My mother being a thrifty colored woman and a practical nurse,

everywhere she went, a case gave thirty dollars and her board and mine.

My father paid his master three hundred dollars a year. He built these

gin houses and presses. The old man would write him passes and

everything and see that he was paid for his work. Some years, he would

make as much as three or four thousand dollars. His master collected it

and held it for him and gave it to him when he wanted it. That was

during slavery times."





Opinion of the Present



"Slavery days were hard but in the same time the colored people fared

better than now because the white folks taken up for them and they

raised what they needed to eat. You couldn't go nowhere but what people

had plenty to eat. Now they can't do it.



"I know what caused it too. The Jews didn't have much privilege till

after the Negro was emancipated. They used to kill Jews and bury them in

the woods. But after emancipation, he began to rise. First he began to

lend money on small interest. Then he started another scheme. People

used to not have sense. They went to work and got in with the Southern

white folks and got a law passed about the fences.



"The Greeks and Italians are next to the Jews. They don't make much off

the white man; they make it off the Negro. They come 'round and open up

a place and beg the niggers to come in; and when they get up a little

bit, they shut out the niggers and don't want nothin' but white folks.

It's a good thing they do, too; because if somebody didn't shut the

Negro out, he'd never have anything.



"The slaveholders were hard, but those people who come here from across

the water, they bring our trouble. You can't squeeze as much out of the

poor white as you can out of the darkey. The darkey is spending too much

now--when he can get hold of it. Everywhere you see a darkey with a

home, he's got a government mortgage on it. Some day the government will

start foreclosing and then the darkeys won't have anything, and the

biggest white man won't have much.



"A hundred years from now, they won't be any such thing as Negroes.

There will be just Americans. The white people are mixed up with Greeks,

Germans, and Italians and everything else now. There are mighty few pure

Americans now. There used to be plenty of them right after the War.



"The country can't hold out under this relief system.

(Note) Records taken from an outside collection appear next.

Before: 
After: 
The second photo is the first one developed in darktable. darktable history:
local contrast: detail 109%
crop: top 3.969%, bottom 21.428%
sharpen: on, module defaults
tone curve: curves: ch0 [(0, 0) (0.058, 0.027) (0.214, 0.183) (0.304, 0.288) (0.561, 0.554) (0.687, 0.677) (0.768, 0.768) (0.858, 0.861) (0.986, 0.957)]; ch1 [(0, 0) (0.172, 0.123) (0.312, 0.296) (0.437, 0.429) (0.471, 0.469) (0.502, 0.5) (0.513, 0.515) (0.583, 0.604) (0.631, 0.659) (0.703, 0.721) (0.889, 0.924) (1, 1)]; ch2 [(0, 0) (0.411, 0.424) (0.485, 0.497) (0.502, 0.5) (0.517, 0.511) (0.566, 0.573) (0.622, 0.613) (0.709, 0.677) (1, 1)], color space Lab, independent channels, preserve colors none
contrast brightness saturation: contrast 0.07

"They're sending the young people to school and all like that but they

don't seem to me to have their minds on any industry. They have got to

have backing after they get educated. Now, they'll bring these

foreigners in and use them. In the majority of states now the colored

man ain't no good unless he can get some kind of trade education and can

go into some little business.



"In slavery times, a poor white man was worse off than a nigger. General

Lee said that he was fighting for the benefit of the South, but not for

slavery. He didn't believe in slavery."





Occupation and Present Support of Hopkins



"I came to Arkansas in 1886. I got married in 1885 in South Carolina. I

never had but the one wife. I have done a little railroading, worked in

machinery. I have planted one crop. Did that in 1887 but got sick and

had to sell out my crop. For forty-six years, I worked as a plumber and

piper. I worked in piping oil, gas, water, and I worked with mechanics

who didn't mind a colored man learning. They would let me learn and they

would send me out to do jobs.



"Nothing hurts me but my age. If I were younger, I could get along all

right. But the work is too heavy for me now.



"I get old age assistance from the state. They pay me eight dollars. I

have to pay four dollars for the use of this shack. So that don't leave

much for me to live on. I'm supposed to get commodities too, and I am

waiting for my order now."





FOOTNOTES:



[7] [HW: Jeff Davis captured May 10, 1865, outside Irwinsville, Ga.]